Met als doel dat die man er voor gewonnen wordt, voor dat Evangelie, voor die levende Heer, die merkbaar is in je gedrag, in je toewijding aan de ander. Die zal  dan toch nieuwsgierig worden naar de diepste reden en hopelijk daarvoor gewonnen worden. Het doel is dus missionair. En zo is het ook gegaan in de eerste eeuwen van het christendom. De grootste aanwas kwam juist door hoe vrouwen, maar ook slaven en andere minderbedeelden in het leven stonden: liefdevol, vertrouwend, gunnend. Zei Franciscus van Assisi het later ook niet: ‘Verkondig het Evangelie, desnoods met woorden.’ Zo is het nog steeds, toch?

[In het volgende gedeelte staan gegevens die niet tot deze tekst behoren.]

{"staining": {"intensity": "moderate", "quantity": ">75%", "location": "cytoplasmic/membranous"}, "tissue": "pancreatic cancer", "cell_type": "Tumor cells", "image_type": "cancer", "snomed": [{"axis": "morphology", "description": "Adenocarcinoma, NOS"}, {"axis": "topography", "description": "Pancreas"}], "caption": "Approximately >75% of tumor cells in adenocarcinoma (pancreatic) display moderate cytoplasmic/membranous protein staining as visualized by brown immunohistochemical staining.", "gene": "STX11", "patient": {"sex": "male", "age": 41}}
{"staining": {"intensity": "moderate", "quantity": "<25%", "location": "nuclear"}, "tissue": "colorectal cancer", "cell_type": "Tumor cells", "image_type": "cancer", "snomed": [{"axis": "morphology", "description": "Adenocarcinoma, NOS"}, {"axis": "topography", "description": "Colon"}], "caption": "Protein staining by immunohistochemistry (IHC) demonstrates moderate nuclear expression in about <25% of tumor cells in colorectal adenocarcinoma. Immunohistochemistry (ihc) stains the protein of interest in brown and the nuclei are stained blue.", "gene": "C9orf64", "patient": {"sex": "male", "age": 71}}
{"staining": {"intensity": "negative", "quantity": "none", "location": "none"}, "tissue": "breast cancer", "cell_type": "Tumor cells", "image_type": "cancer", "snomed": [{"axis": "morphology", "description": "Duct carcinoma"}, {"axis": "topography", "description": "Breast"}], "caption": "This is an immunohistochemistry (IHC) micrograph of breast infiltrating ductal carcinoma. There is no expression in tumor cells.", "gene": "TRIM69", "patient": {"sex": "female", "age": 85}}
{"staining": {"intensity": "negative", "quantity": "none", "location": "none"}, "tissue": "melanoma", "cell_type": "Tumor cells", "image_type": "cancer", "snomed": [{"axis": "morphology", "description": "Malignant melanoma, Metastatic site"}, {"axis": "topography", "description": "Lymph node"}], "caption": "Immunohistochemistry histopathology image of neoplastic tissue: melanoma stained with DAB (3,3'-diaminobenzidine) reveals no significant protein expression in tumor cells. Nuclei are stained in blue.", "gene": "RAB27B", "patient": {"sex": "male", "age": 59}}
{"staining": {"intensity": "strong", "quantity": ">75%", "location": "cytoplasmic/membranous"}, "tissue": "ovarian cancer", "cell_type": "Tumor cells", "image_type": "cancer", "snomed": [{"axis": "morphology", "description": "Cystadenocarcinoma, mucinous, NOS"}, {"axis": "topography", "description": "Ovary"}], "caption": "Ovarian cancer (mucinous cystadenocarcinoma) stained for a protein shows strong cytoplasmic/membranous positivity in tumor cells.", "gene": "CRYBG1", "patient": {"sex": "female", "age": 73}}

Zo’n levenshouding – van ontzag voor God en een zuiver leven – is een vorm van schoonheid, schrijft Petrus.  Dat moet je niet zoeken (vers 3) in ‘uiterlijkheden, zoals kunstig gevlochten haar, gouden sieraden of elegante kleding, maar in wat verborgen ligt in uw hart, in een zacht en stil gemoed. Dat is een onvergankelijk sieraad dat God kostbaar acht.’ Tussen twee haakjes: dat wil niet zeggen dat hier sieraden, een pittig kapsel, stijlvolle make-up en een mooie outfit worden verboden. O nee, het hoort ook bij de schepping om je goed te verzorgen, om er mooi uit te zien. Petrus focust helemaal niet op het negatieve, maar juist op het positieve: over schoonheid die nog veel dieper en verder gaat. Want laten we wel wezen: die eerste schoonheid blijft wel buitenkant, aan de oppervlakte steken. En zeker in onze cultuur is daar wel heel veel aandacht voor. Hoeveel bladen gaan niet over uiterlijke schoonheid en schoonheidsidealen? Hoeveel vlogs zijn hier niet aan gewijd? Hoevelen zijn hier niet mee in de weer op Istagram en Facebook? Maar hoe echt is dat allemaal? Hoeveel mensen worden daar op hun beurt weer niet onzeker van? Of maskeren hun onzekerheid juist door die te verhullen onder allerlei uiterlijk vertoon?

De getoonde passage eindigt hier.